With the finesse of General Ulysses S. Grant moving pieces across battlefield maps, legendary conservationist Lowell Baier has ably recounted how the Endangered Species Act of 1973 became the law of the land in this exemplary book. . . Baier’s book is not only a chronological history but a clarion call to action. It will take the engagement of every American to muster the collective will to save our wildlife resources in perpetuity.
When I served as Deputy Solicitor of the Department of the Interior, I sat down and read the entire legislative history of the Endangered Species Act to prepare to address a matter. I wish I had this wonderful work within my grasp at that time. This series is a great baseline for someone looking to learn more about the ESA or for old hands looking to reminisce and think about the future. A great read.
The impeccable writing and extensive research of Lowell Baier’s latest book, Codex, provides yet another history of a law few understand, yet is the most celebrated, and condemned, of all environmental laws. The story of the Endangered Species Act’s 50 year history, based on original sources and first-hand accounts, is a major contribution to conservation history. It’s a book of epic proportion articulated in a straight forward style that emphasizes collaboration over conflict in the application and administration of the Endangered Species Act. Lowell’s Codex will provide the definitive reference guide for decades to come.
Baier’s Codexof the Endangered Species Act is a sorely needed history of this incredibly important act. It strips away much of the disinformation about the Endangered Species Act that has materially harmed the nation’s ability to have a civil discourse about the act. Using it as a guide, we should be able to relearn how to collaborate and reach common goals for all us.

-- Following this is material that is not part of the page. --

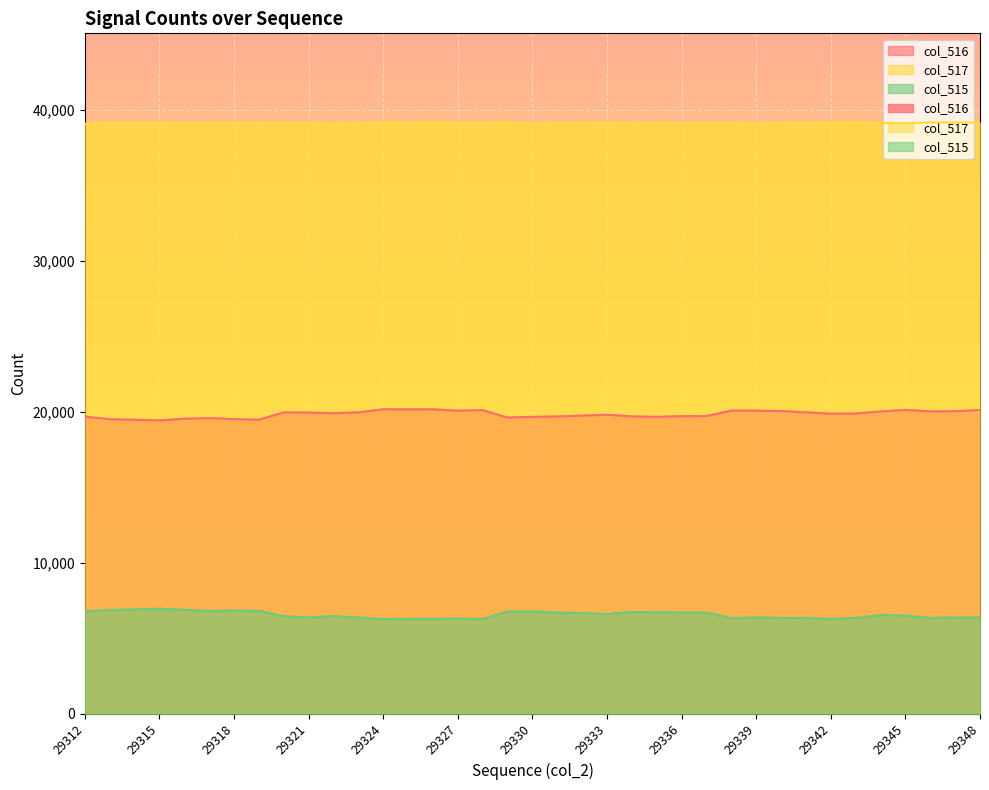

At which category is the sum across all series the highest?

29345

Lowell Baier’s account of the Endangered Species Act – its origins, implementation, and prospects for the future – is expansive in scope and rich in detail. It is a vital addition to the growing literature on this cornerstone environmental law.
The Endangered Species Act is one of the most powerful laws in the United States and has evoked gladiatorial conflict in the management of natural resources. Lowell Baier has magnificently captured the original intent, challenges and evolution through its 50-year history.
Lowell Baier’s comprehensive and well researched treatise is a masterful disassembling of the Goridan knot known as the Endangered Species Act. This book is a must read for students, administrators, academicians, attorneys, and anyone who tries to navigate the complexities of the Endangered Species Act. Lowell’s conversations with those who were directly involved with the development and evolution of the ESA lend a “behind the scenes” view of one of the most misunderstood and impactful statues of our generation. It provides a powerful explanation of an approach to sustain the world’s biodiversity.